(Records from a collection)

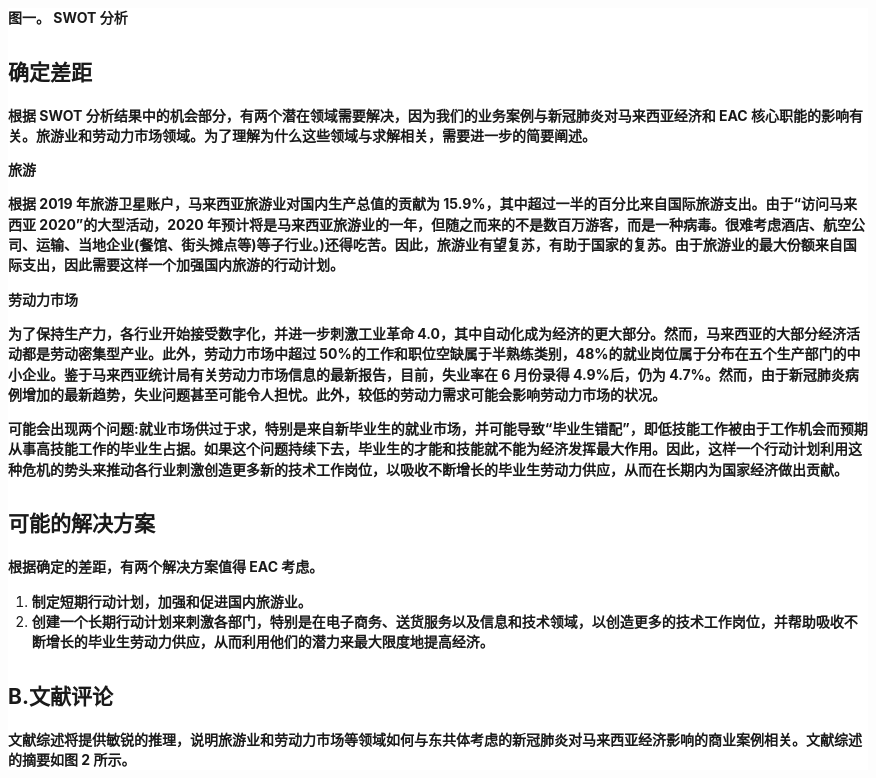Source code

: ****图一。** SWOT 分析**

## ****确定差距****

**根据 SWOT 分析结果中的机会部分，有两个潜在领域需要解决，因为我们的业务案例与新冠肺炎对马来西亚经济和 EAC 核心职能的影响有关。旅游业和劳动力市场领域。为了理解为什么这些领域与求解相关，需要进一步的简要阐述。**

****旅游****

**根据 2019 年旅游卫星账户，马来西亚旅游业对国内生产总值的贡献为 15.9%，其中超过一半的百分比来自国际旅游支出。由于“访问马来西亚 2020”的大型活动，2020 年预计将是马来西亚旅游业的一年，但随之而来的不是数百万游客，而是一种病毒。很难考虑酒店、航空公司、运输、当地企业(餐馆、街头摊点等)等子行业。)还得吃苦。因此，旅游业有望复苏，有助于国家的复苏。由于旅游业的最大份额来自国际支出，因此需要这样一个加强国内旅游的行动计划。**

****劳动力市场****

**为了保持生产力，各行业开始接受数字化，并进一步刺激工业革命 4.0，其中自动化成为经济的更大部分。然而，马来西亚的大部分经济活动都是劳动密集型产业。此外，劳动力市场中超过 50%的工作和职位空缺属于半熟练类别，48%的就业岗位属于分布在五个生产部门的中小企业。鉴于马来西亚统计局有关劳动力市场信息的最新报告，目前，失业率在 6 月份录得 4.9%后，仍为 4.7%。然而，由于新冠肺炎病例增加的最新趋势，失业问题甚至可能令人担忧。此外，较低的劳动力需求可能会影响劳动力市场的状况。**

**可能会出现两个问题:就业市场供过于求，特别是来自新毕业生的就业市场，并可能导致“毕业生错配”，即低技能工作被由于工作机会而预期从事高技能工作的毕业生占据。如果这个问题持续下去，毕业生的才能和技能就不能为经济发挥最大作用。因此，这样一个行动计划利用这种危机的势头来推动各行业刺激创造更多新的技术工作岗位，以吸收不断增长的毕业生劳动力供应，从而在长期内为国家经济做出贡献。**

## **可能的解决方案**

**根据确定的差距，有两个解决方案值得 EAC 考虑。**

1.  **制定短期行动计划，加强和促进国内旅游业。**
2.  **创建一个长期行动计划来刺激各部门，特别是在电子商务、送货服务以及信息和技术领域，以创造更多的技术工作岗位，并帮助吸收不断增长的毕业生劳动力供应，从而利用他们的潜力来最大限度地提高经济。**

## **B.文献评论**

**文献综述将提供敏锐的推理，说明旅游业和劳动力市场等领域如何与东共体考虑的新冠肺炎对马来西亚经济影响的商业案例相关。文献综述的摘要如图 2 所示。**
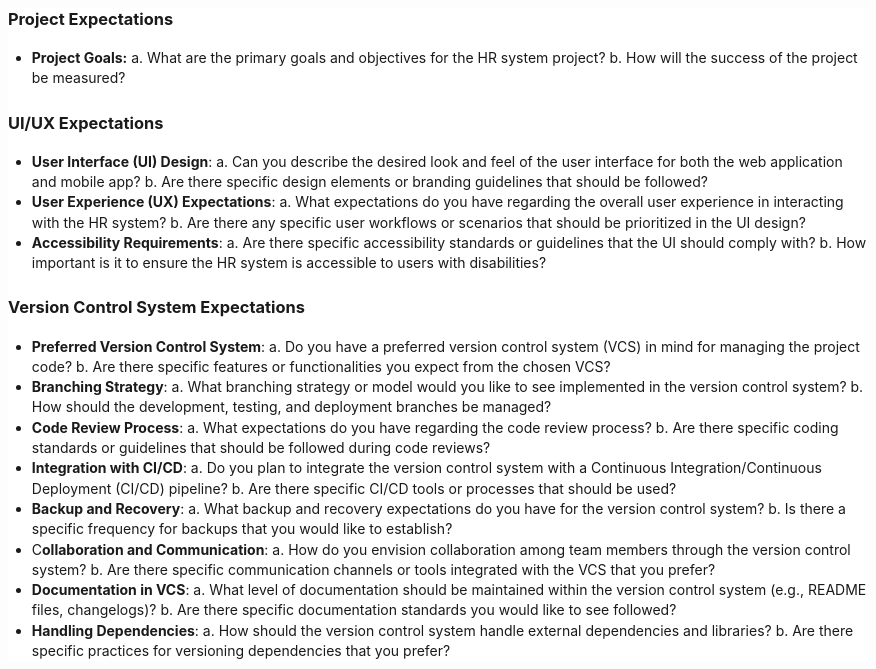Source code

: ### Project Expectations

- **Project Goals:**
  a. What are the primary goals and objectives for the HR system project?
  b. How will the success of the project be measured?

### UI/UX Expectations

- **User Interface (UI) Design**:
  a. Can you describe the desired look and feel of the user interface for both the web application and mobile app?
  b. Are there specific design elements or branding guidelines that should be followed?
- **User Experience (UX) Expectations**:
  a. What expectations do you have regarding the overall user experience in interacting with the HR system?
  b. Are there any specific user workflows or scenarios that should be prioritized in the UI design?
- **Accessibility Requirements**:
  a. Are there specific accessibility standards or guidelines that the UI should comply with?
  b. How important is it to ensure the HR system is accessible to users with disabilities?

### Version Control System Expectations

- **Preferred Version Control System**:
  a. Do you have a preferred version control system (VCS) in mind for managing the project code?
  b. Are there specific features or functionalities you expect from the chosen VCS?
- **Branching Strategy**:
  a. What branching strategy or model would you like to see implemented in the version control system?
  b. How should the development, testing, and deployment branches be managed?
- **Code Review Process**:
  a. What expectations do you have regarding the code review process?
  b. Are there specific coding standards or guidelines that should be followed during code reviews?
- **Integration with CI/CD**:
  a. Do you plan to integrate the version control system with a Continuous Integration/Continuous Deployment (CI/CD) pipeline?
  b. Are there specific CI/CD tools or processes that should be used?
- **Backup and Recovery**:
  a. What backup and recovery expectations do you have for the version control system?
  b. Is there a specific frequency for backups that you would like to establish?
- C**ollaboration and Communication**:
  a. How do you envision collaboration among team members through the version control system?
  b. Are there specific communication channels or tools integrated with the VCS that you prefer?
- **Documentation in VCS**:
  a. What level of documentation should be maintained within the version control system (e.g., README files, changelogs)?
  b. Are there specific documentation standards you would like to see followed?
- **Handling Dependencies**:
  a. How should the version control system handle external dependencies and libraries?
  b. Are there specific practices for versioning dependencies that you prefer?
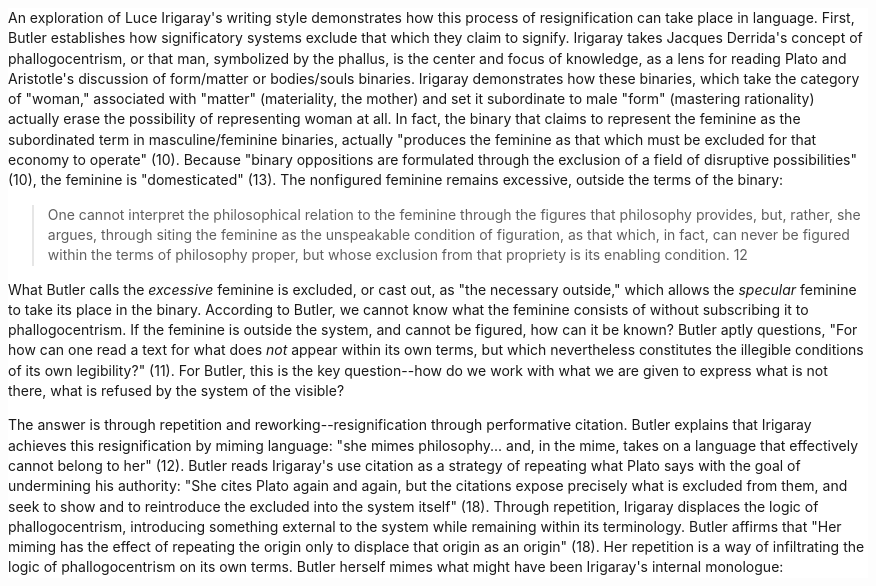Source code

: An exploration of Luce Irigaray\'s writing style demonstrates how this
process of resignification can take place in language. First, Butler
establishes how significatory systems exclude that which they claim to
signify. Irigaray takes Jacques Derrida\'s concept of phallogocentrism,
or that man, symbolized by the phallus, is the center and focus of
knowledge, as a lens for reading Plato and Aristotle\'s discussion of
form/matter or bodies/souls binaries. Irigaray demonstrates how these
binaries, which take the category of \"woman,\" associated with
\"matter\" (materiality, the mother) and set it subordinate to male
\"form\" (mastering rationality) actually erase the possibility of
representing woman at all. In fact, the binary that claims to represent
the feminine as the subordinated term in masculine/feminine binaries,
actually \"produces the feminine as that which must be excluded for that
economy to operate\" (10). Because \"binary oppositions are formulated
through the exclusion of a field of disruptive possibilities\"(10), the
feminine is \"domesticated\" (13). The nonfigured feminine remains
excessive, outside the terms of the binary:

> One cannot interpret the philosophical relation to the feminine
> through the figures that philosophy provides, but, rather, she argues,
> through siting the feminine as the unspeakable condition of
> figuration, as that which, in fact, can never be figured within the
> terms of philosophy proper, but whose exclusion from that propriety is
> its enabling condition. 12

What Butler calls the *excessive* feminine is excluded, or cast out, as
\"the necessary outside,\" which allows the *specular* feminine to take
its place in the binary. According to Butler, we cannot know what the
feminine consists of without subscribing it to phallogocentrism. If the
feminine is outside the system, and cannot be figured, how can it be
known? Butler aptly questions, \"For how can one read a text for what
does *not* appear within its own terms, but which nevertheless
constitutes the illegible conditions of its own legibility?\" (11). For
Butler, this is the key question--how do we work with what we are given
to express what is not there, what is refused by the system of the
visible?

The answer is through repetition and reworking--resignification through
performative citation. Butler explains that Irigaray achieves this
resignification by miming language: \"she mimes philosophy... and, in
the mime, takes on a language that effectively cannot belong to her\"
(12). Butler reads Irigaray\'s use citation as a strategy of repeating
what Plato says with the goal of undermining his authority: \"She cites
Plato again and again, but the citations expose precisely what is
excluded from them, and seek to show and to reintroduce the excluded
into the system itself\" (18). Through repetition, Irigaray displaces
the logic of phallogocentrism, introducing something external to the
system while remaining within its terminology. Butler affirms that \"Her
miming has the effect of repeating the origin only to displace that
origin as an origin\" (18). Her repetition is a way of infiltrating the
logic of phallogocentrism on its own terms. Butler herself mimes what
might have been Irigaray\'s internal monologue:
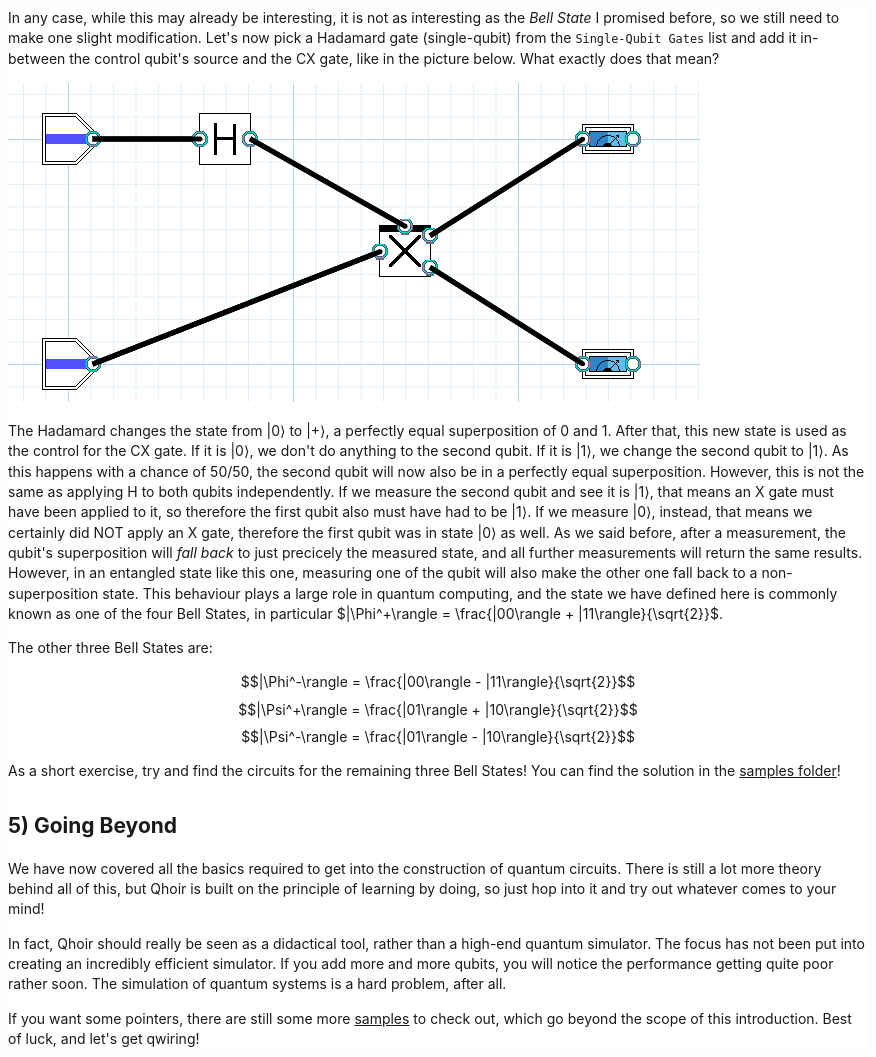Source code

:In any case, while this may already be interesting, it is not as interesting as the _Bell State_ I promised before, so we still need to make one slight modification. Let's now pick a Hadamard gate (single-qubit) from the `Single-Qubit Gates` list and add it in-between the control qubit's source and the CX gate, like in the picture below. What exactly does that mean?

![bell_1]

The Hadamard changes the state from $|0\rangle$ to $|+\rangle$, a perfectly equal superposition of $0$ and $1$. After that, this new state is used as the control for the CX gate. If it is $|0\rangle$, we don't do anything to the second qubit. If it is $|1\rangle$, we change the second qubit to $|1\rangle$. As this happens with a chance of $50/50$, the second qubit will now also be in a perfectly equal superposition. However, this is not the same as applying H to both qubits independently. If we measure the second qubit and see it is $|1\rangle$, that means an X gate must have been applied to it, so therefore the first qubit also must have had to be $|1\rangle$. If we measure $|0\rangle$, instead, that means we certainly did NOT apply an X gate, therefore the first qubit was in state $|0\rangle$ as well. As we said before, after a measurement, the qubit's superposition will _fall back_ to just precicely the measured state, and all further measurements will return the same results. However, in an entangled state like this one, measuring one of the qubit will also make the other one fall back to a non-superposition state. This behaviour plays a large role in quantum computing, and the state we have defined here is commonly known as one of the four Bell States, in particular $|\Phi^+\rangle = \frac{|00\rangle + |11\rangle}{\sqrt{2}}$.

The other three Bell States are:

$$|\Phi^-\rangle = \frac{|00\rangle - |11\rangle}{\sqrt{2}}$$
$$|\Psi^+\rangle = \frac{|01\rangle + |10\rangle}{\sqrt{2}}$$
$$|\Psi^-\rangle = \frac{|01\rangle - |10\rangle}{\sqrt{2}}$$

As a short exercise, try and find the circuits for the remaining three Bell States! You can find the solution in the <a href="../samples">samples folder</a>!

## 5) Going Beyond

We have now covered all the basics required to get into the construction of quantum circuits. There is still a lot more theory behind all of this, but Qhoir is built on the principle of learning by doing, so just hop into it and try out whatever comes to your mind!

In fact, Qhoir should really be seen as a didactical tool, rather than a high-end quantum simulator. The focus has not been put into creating an incredibly efficient simulator. If you add more and more qubits, you will notice the performance getting quite poor rather soon. The simulation of quantum systems is a hard problem, after all.

If you want some pointers, there are still some more <a href="../samples">samples</a> to check out, which go beyond the scope of this introduction. Best of luck, and let's get qwiring!

[half_adder_1]: images/half_adder_1.png
[half_adder_2]: images/half_adder_2.png
[measurement]: images/measurement.png
[bell_1]: images/bell_1.png
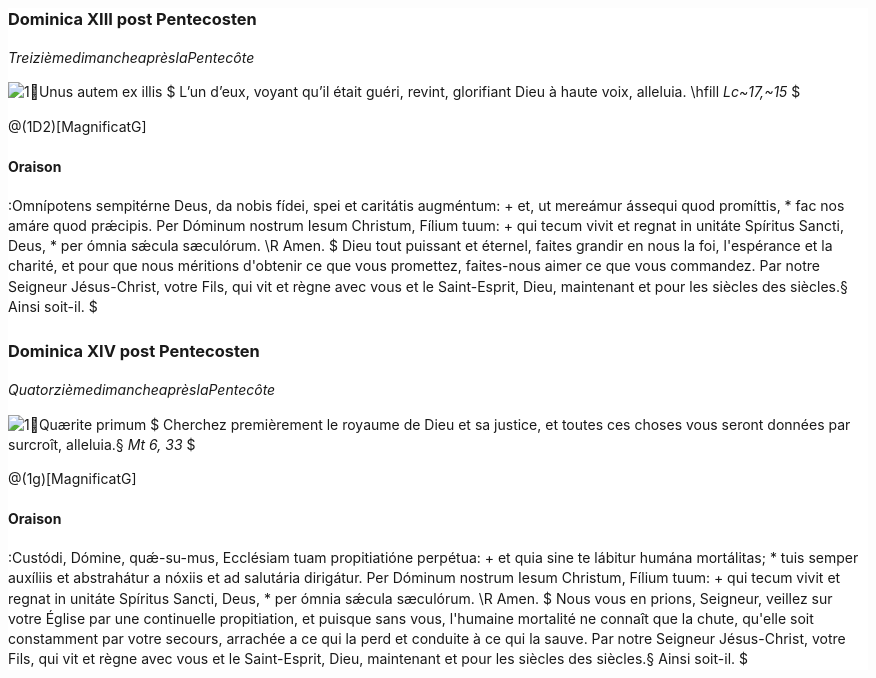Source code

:### Dominica XIII post Pentecosten

$Treizième dimanche après la Pentecôte$

![1:ant:Unus autem ex illis](unus_autem)
$
L’un d’eux, voyant qu’il était guéri, revint, glorifiant Dieu à haute voix, alleluia.
\hfill _Lc~17,~15_
$

@(1D2)[MagnificatG]

#### Oraison

:Omnípotens sempitérne Deus, da nobis fídei, spei et caritátis augméntum: +
et, ut mereámur ássequi quod promíttis, \* fac nos amáre quod prǽcipis.
Per Dóminum nostrum Iesum Christum, Fílium tuum: +
qui tecum vivit et regnat in unitáte Spíritus Sancti, Deus, \* per ómnia sǽcula sæculórum. \R Amen.
$
Dieu tout puissant et éternel, faites grandir en nous la foi, l'espérance et la charité,
et pour que nous méritions d'obtenir ce que vous promettez, faites-nous aimer ce que vous commandez.
Par notre Seigneur Jésus-Christ, votre Fils, qui vit et règne avec vous et
le Saint-Esprit, Dieu, maintenant et pour les siècles des siècles.§
Ainsi soit-il.
$

### Dominica XIV post Pentecosten

$Quatorzième dimanche après la Pentecôte$

![1:ant:Quærite primum](quaerite)
$
Cherchez premièrement le royaume de Dieu et sa justice, et toutes ces choses vous seront données par surcroît, alleluia.§
_Mt 6, 33_
$

@(1g)[MagnificatG]

#### Oraison

:Custódi, Dómine, quǽ\-su\-mus, Ecclésiam tuam propitiatióne perpétua: +
et quia sine te lábitur humána mortálitas; \*
tuis semper auxíliis et abstrahátur a nóxiis et ad salutária dirigátur.
Per Dóminum nostrum Iesum Christum, Fílium tuum: +
qui tecum vivit et regnat in unitáte Spíritus Sancti, Deus, \* per ómnia sǽcula sæculórum.
\R Amen.
$
Nous vous en prions, Seigneur, veillez sur votre Église par une continuelle propitiation,
et puisque sans vous, l'humaine mortalité ne connaît que la chute,
qu'elle soit constamment par votre secours, arrachée a ce qui la perd et conduite à ce qui la sauve.
Par notre Seigneur Jésus-Christ, votre Fils, qui vit et règne avec vous
et le Saint-Esprit, Dieu, maintenant et pour les siècles des siècles.§
Ainsi soit-il.
$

_Task goal:_ Go through the data above and find the lines with the word "règne". Copy each of those lines.

_Task answer:_
Par notre Seigneur Jésus-Christ, votre Fils, qui vit et règne avec vous et
Par notre Seigneur Jésus-Christ, votre Fils, qui vit et règne avec vous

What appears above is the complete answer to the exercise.